─── Supplied text ───
Bedlam at the Wellcome Collection


The Wellcome Collection's blockbuster offering for thus autumn's exhibition season takes another look at the asylum. Riding on a tide of interest in mental health issues, and the perennially popular Victorians, Bedlam has proved, yet again, that the Wellcome's brand is thriving. From it's own custom twitter bot, to lectures, blogs and even a photo-booth (#spiritbooth)- Bedlam is accompanied by all the best public engagement that a museum can offer. But, is it a good exhibition? The Ministry is very conflicted...


Guys, it has taken us a long time to sit down to write this review. Bedlam has so many strong points about it that it feels unfair to say we didn't like it. However, it definitely has some iffy parts about it as well so its difficult to say that wholesale it was great. 


Let's just take for example the Madlove Asylum. The Madlove Asylum is an installation at the end of the exhibition which is clearly intended to be the piece de resistance. It's even screened off from the main gallery space just so that you don't get lured in by exciting drawings and the scale model and miss the rest of the exhibition. Madlove is a separate (Wellcome funded) organisation composed of artists who have worked with a number of mental health stakeholders, including certified patients, to create a new vision for what the asylum could be. Is it possible to go mad in a safe way? If you designed your asylum what would it be like? Visitors are asked. 


The installation is dominated by a brilliant blue landscape model doted with cheerful angular pink structures and golden furniture. The Madlove asylum is like a site-specific piece of art but inspired by people in inpatient hospital care for psychiatric issues. A running track, an artist workshop, a library and even a market garden make this designer asylum sound an idyllic place for anyone dealing with any kind of mental health issue. Visitors are even invited to take a way a small 'pocket asylum' where they can write themselves reminders for when things get tough.



The Madlove Asylum is so good in fact, it kind of feels like the Wellcome wanted to have an exhibition about it and everything else was built backwards. The inclusion of patient art from Bethlem Hospital in the nineteenth and twenteith centuries is interesting, but doesn't really seem to have the same kind of narrative purpose. Is it an exhibition about asylum history, or asylum art? Asylums in art? The first room about Bethlem hospital in the eighteenth century seems a bit like that boring introductory bit your teachers make you write. (Why are there so many pictures of a hospital in Belgium - isn't this meant to be about English asylums? Or is about the development of the asylum system generally?)
───
__Activity A__. Print the stretch of the Bedlam review from "The Madlove Asylum is so" through "asylum system generally?)".
__Activity B__. In the Bedlam review, what can visitors take away from the Madlove Asylum installation?
__Activity C__. Carry on the Bedlam review from the point where it stops.
The rows have nothing to do with the Bedlam review.
─── Provided data ───
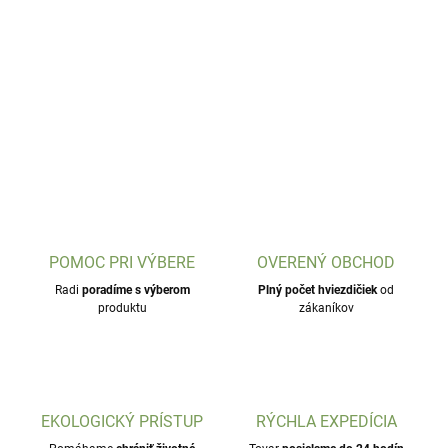
POMOC PRI VÝBERE
OVERENÝ OBCHOD
Radi
poradíme s výberom
Plný počet hviezdičiek
od
produktu
zákaníkov
EKOLOGICKÝ PRÍSTUP
RÝCHLA EXPEDÍCIA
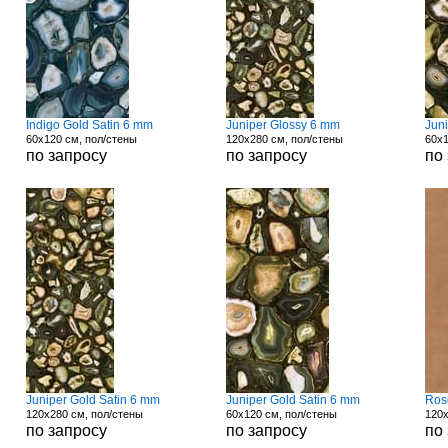
Indigo Gold Satin 6 mm
Juniper Glossy 6 mm
Jun
60x120 см, пол/стены
120x280 см, пол/стены
60x1
по запросу
по запросу
по
Juniper Gold Satin 6 mm
Juniper Gold Satin 6 mm
Ros
120x280 см, пол/стены
60x120 см, пол/стены
120x
по запросу
по запросу
по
───
__Response area A__.
The Madlove Asylum is so good in fact, it kind of feels like the Wellcome wanted to have an exhibition about it and everything else was built backwards. The inclusion of patient art from Bethlem Hospital in the nineteenth and twenteith centuries is interesting, but doesn't really seem to have the same kind of narrative purpose. Is it an exhibition about asylum history, or asylum art? Asylums in art? The first room about Bethlem hospital in the eighteenth century seems a bit like that boring introductory bit your teachers make you write. (Why are there so many pictures of a hospital in Belgium - isn't this meant to be about English asylums? Or is about the development of the asylum system generally?)

__Response area B__. A small "pocket asylum" where they can write themselves reminders for when things get tough.

__Response area C__.
I think the real concern about Bedlam is that it is a very 'Wellcome' exhibition. The brand has become so confident in fact that their exhibitions are becoming well, a bit predictable. A catchy artistic intervention to start, a room of historic contextualization, a room which blends objects and art in an unexpected way, and then some artistic interventions to finish it all off. Even the small bits of the exhibition which were trying to provide some historic narrative about the development of asylum treatment in the UK fade a bit into the background, overshadowed by the need to make everything COOL ART ALL THE TIME.


Let's be very clear about one thing- we love the Wellcome. We love the gallery, we love the exhibitions, the Reading Room, the events. We love how they have changed peoples minds about what exhibitions can be. We really really love their social media and engagement. Empathy Deck (a twitter bot developed just got the Bedlam exhibition) is about the greatest thing ever, and leaves you fun little messages on your twitter throughout the day. It's a cross between CBT and an art-installation (seriously follow @empathydeck). Our worry is just that, in terms of the exhibition design, the Wellcome might be getting a little too comfortable with the formula that has brought them such success. But what made a Wellcome exhibition so exciting was its willingness to be different and original. Let's hope is stays that way!